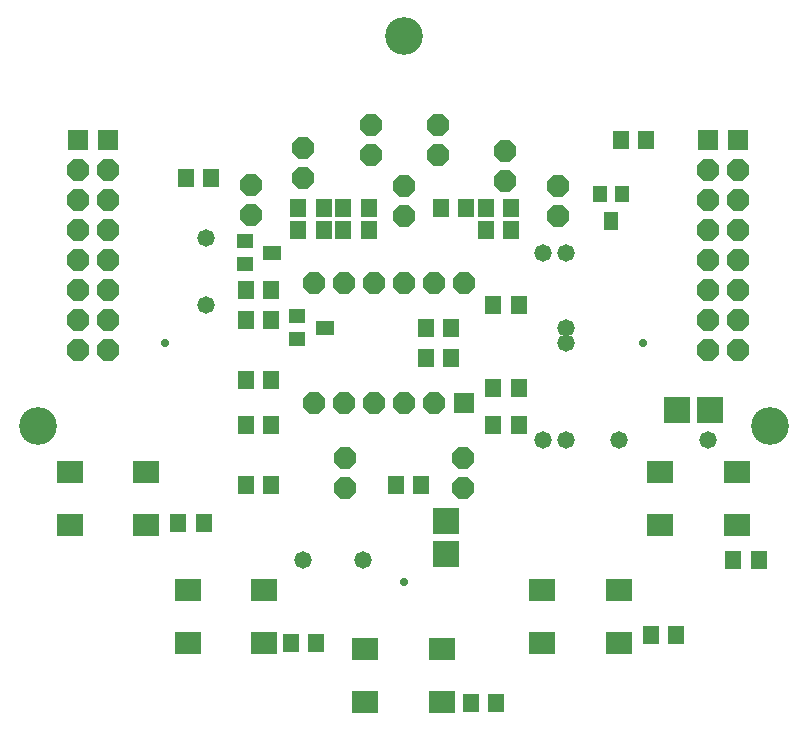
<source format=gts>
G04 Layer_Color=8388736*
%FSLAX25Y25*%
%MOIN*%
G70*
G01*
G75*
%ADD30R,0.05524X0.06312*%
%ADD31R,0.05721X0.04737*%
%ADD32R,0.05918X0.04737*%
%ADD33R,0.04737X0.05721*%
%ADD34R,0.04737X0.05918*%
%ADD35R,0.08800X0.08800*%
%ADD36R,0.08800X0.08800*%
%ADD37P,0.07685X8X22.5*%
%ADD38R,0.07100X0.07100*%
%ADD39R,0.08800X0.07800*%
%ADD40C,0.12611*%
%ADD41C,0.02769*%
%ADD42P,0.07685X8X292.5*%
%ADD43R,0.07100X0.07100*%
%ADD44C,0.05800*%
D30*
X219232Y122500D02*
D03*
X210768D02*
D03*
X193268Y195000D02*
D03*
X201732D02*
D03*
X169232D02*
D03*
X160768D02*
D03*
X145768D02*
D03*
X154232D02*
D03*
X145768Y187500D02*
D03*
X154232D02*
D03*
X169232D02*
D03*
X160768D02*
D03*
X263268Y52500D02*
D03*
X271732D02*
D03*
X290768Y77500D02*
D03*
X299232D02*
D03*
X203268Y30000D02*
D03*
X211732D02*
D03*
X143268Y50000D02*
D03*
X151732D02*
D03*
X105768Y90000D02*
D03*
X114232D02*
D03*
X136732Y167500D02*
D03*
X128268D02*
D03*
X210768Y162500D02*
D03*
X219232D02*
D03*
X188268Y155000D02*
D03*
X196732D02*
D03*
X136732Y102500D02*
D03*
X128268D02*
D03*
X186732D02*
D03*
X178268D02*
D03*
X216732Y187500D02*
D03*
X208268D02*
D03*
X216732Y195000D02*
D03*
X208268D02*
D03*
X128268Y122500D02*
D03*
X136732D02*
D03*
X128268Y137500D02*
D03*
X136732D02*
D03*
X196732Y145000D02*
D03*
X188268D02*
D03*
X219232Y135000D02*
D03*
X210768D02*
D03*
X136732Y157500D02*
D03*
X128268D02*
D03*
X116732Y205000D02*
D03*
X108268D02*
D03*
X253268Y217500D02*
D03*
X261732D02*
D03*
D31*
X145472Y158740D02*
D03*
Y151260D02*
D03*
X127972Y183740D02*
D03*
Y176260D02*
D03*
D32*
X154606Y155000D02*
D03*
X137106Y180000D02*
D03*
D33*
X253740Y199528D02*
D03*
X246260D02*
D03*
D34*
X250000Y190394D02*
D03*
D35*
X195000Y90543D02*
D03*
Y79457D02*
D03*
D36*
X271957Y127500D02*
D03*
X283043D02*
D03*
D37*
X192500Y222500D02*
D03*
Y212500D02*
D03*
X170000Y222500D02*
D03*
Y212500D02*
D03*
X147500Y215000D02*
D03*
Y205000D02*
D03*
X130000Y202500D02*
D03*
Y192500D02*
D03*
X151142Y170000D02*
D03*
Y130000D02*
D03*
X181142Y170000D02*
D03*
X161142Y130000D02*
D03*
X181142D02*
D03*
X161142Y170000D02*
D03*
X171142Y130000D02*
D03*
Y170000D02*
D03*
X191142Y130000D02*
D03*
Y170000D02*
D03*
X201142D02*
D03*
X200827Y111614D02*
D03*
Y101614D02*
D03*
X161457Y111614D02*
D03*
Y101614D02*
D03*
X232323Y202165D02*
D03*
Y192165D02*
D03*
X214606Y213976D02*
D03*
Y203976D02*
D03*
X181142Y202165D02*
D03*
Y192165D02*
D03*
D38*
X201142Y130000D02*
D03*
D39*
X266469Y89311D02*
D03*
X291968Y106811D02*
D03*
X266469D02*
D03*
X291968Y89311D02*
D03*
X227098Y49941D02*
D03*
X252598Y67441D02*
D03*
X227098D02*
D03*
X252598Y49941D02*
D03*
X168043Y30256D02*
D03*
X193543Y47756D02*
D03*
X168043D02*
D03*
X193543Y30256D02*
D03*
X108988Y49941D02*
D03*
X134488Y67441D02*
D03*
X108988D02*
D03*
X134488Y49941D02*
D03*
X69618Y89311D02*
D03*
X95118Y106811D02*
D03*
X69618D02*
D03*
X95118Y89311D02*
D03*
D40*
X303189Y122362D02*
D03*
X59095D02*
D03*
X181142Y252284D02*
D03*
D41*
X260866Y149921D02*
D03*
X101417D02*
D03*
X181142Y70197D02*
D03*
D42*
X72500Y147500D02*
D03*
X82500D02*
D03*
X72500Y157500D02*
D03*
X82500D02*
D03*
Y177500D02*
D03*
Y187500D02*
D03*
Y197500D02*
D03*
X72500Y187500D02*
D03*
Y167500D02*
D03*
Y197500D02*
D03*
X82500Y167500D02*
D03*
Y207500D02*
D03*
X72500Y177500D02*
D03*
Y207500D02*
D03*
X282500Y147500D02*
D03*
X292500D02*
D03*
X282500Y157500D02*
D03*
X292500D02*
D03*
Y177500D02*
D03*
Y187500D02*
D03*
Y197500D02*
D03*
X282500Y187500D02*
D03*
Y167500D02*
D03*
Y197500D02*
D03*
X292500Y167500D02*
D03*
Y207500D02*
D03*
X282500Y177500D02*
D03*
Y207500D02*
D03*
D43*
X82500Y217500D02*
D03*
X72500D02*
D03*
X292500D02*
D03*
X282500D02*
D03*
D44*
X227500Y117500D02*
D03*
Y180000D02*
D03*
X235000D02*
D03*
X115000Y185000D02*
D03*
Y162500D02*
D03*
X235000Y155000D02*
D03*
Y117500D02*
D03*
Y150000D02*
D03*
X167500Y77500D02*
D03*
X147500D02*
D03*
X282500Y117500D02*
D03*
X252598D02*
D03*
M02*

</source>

---------------

◆ Instructions to follow ◆
An exact transcript of the listing is needed, free of pictures.

◆ Answer to this task ◆
<source format=gts>
G04 Layer_Color=8388736*
%FSLAX25Y25*%
%MOIN*%
G70*
G01*
G75*
%ADD30R,0.05524X0.06312*%
%ADD31R,0.05721X0.04737*%
%ADD32R,0.05918X0.04737*%
%ADD33R,0.04737X0.05721*%
%ADD34R,0.04737X0.05918*%
%ADD35R,0.08800X0.08800*%
%ADD36R,0.08800X0.08800*%
%ADD37P,0.07685X8X22.5*%
%ADD38R,0.07100X0.07100*%
%ADD39R,0.08800X0.07800*%
%ADD40C,0.12611*%
%ADD41C,0.02769*%
%ADD42P,0.07685X8X292.5*%
%ADD43R,0.07100X0.07100*%
%ADD44C,0.05800*%
D30*
X219232Y122500D02*
D03*
X210768D02*
D03*
X193268Y195000D02*
D03*
X201732D02*
D03*
X169232D02*
D03*
X160768D02*
D03*
X145768D02*
D03*
X154232D02*
D03*
X145768Y187500D02*
D03*
X154232D02*
D03*
X169232D02*
D03*
X160768D02*
D03*
X263268Y52500D02*
D03*
X271732D02*
D03*
X290768Y77500D02*
D03*
X299232D02*
D03*
X203268Y30000D02*
D03*
X211732D02*
D03*
X143268Y50000D02*
D03*
X151732D02*
D03*
X105768Y90000D02*
D03*
X114232D02*
D03*
X136732Y167500D02*
D03*
X128268D02*
D03*
X210768Y162500D02*
D03*
X219232D02*
D03*
X188268Y155000D02*
D03*
X196732D02*
D03*
X136732Y102500D02*
D03*
X128268D02*
D03*
X186732D02*
D03*
X178268D02*
D03*
X216732Y187500D02*
D03*
X208268D02*
D03*
X216732Y195000D02*
D03*
X208268D02*
D03*
X128268Y122500D02*
D03*
X136732D02*
D03*
X128268Y137500D02*
D03*
X136732D02*
D03*
X196732Y145000D02*
D03*
X188268D02*
D03*
X219232Y135000D02*
D03*
X210768D02*
D03*
X136732Y157500D02*
D03*
X128268D02*
D03*
X116732Y205000D02*
D03*
X108268D02*
D03*
X253268Y217500D02*
D03*
X261732D02*
D03*
D31*
X145472Y158740D02*
D03*
Y151260D02*
D03*
X127972Y183740D02*
D03*
Y176260D02*
D03*
D32*
X154606Y155000D02*
D03*
X137106Y180000D02*
D03*
D33*
X253740Y199528D02*
D03*
X246260D02*
D03*
D34*
X250000Y190394D02*
D03*
D35*
X195000Y90543D02*
D03*
Y79457D02*
D03*
D36*
X271957Y127500D02*
D03*
X283043D02*
D03*
D37*
X192500Y222500D02*
D03*
Y212500D02*
D03*
X170000Y222500D02*
D03*
Y212500D02*
D03*
X147500Y215000D02*
D03*
Y205000D02*
D03*
X130000Y202500D02*
D03*
Y192500D02*
D03*
X151142Y170000D02*
D03*
Y130000D02*
D03*
X181142Y170000D02*
D03*
X161142Y130000D02*
D03*
X181142D02*
D03*
X161142Y170000D02*
D03*
X171142Y130000D02*
D03*
Y170000D02*
D03*
X191142Y130000D02*
D03*
Y170000D02*
D03*
X201142D02*
D03*
X200827Y111614D02*
D03*
Y101614D02*
D03*
X161457Y111614D02*
D03*
Y101614D02*
D03*
X232323Y202165D02*
D03*
Y192165D02*
D03*
X214606Y213976D02*
D03*
Y203976D02*
D03*
X181142Y202165D02*
D03*
Y192165D02*
D03*
D38*
X201142Y130000D02*
D03*
D39*
X266469Y89311D02*
D03*
X291968Y106811D02*
D03*
X266469D02*
D03*
X291968Y89311D02*
D03*
X227098Y49941D02*
D03*
X252598Y67441D02*
D03*
X227098D02*
D03*
X252598Y49941D02*
D03*
X168043Y30256D02*
D03*
X193543Y47756D02*
D03*
X168043D02*
D03*
X193543Y30256D02*
D03*
X108988Y49941D02*
D03*
X134488Y67441D02*
D03*
X108988D02*
D03*
X134488Y49941D02*
D03*
X69618Y89311D02*
D03*
X95118Y106811D02*
D03*
X69618D02*
D03*
X95118Y89311D02*
D03*
D40*
X303189Y122362D02*
D03*
X59095D02*
D03*
X181142Y252284D02*
D03*
D41*
X260866Y149921D02*
D03*
X101417D02*
D03*
X181142Y70197D02*
D03*
D42*
X72500Y147500D02*
D03*
X82500D02*
D03*
X72500Y157500D02*
D03*
X82500D02*
D03*
Y177500D02*
D03*
Y187500D02*
D03*
Y197500D02*
D03*
X72500Y187500D02*
D03*
Y167500D02*
D03*
Y197500D02*
D03*
X82500Y167500D02*
D03*
Y207500D02*
D03*
X72500Y177500D02*
D03*
Y207500D02*
D03*
X282500Y147500D02*
D03*
X292500D02*
D03*
X282500Y157500D02*
D03*
X292500D02*
D03*
Y177500D02*
D03*
Y187500D02*
D03*
Y197500D02*
D03*
X282500Y187500D02*
D03*
Y167500D02*
D03*
Y197500D02*
D03*
X292500Y167500D02*
D03*
Y207500D02*
D03*
X282500Y177500D02*
D03*
Y207500D02*
D03*
D43*
X82500Y217500D02*
D03*
X72500D02*
D03*
X292500D02*
D03*
X282500D02*
D03*
D44*
X227500Y117500D02*
D03*
Y180000D02*
D03*
X235000D02*
D03*
X115000Y185000D02*
D03*
Y162500D02*
D03*
X235000Y155000D02*
D03*
Y117500D02*
D03*
Y150000D02*
D03*
X167500Y77500D02*
D03*
X147500D02*
D03*
X282500Y117500D02*
D03*
X252598D02*
D03*
M02*

</source>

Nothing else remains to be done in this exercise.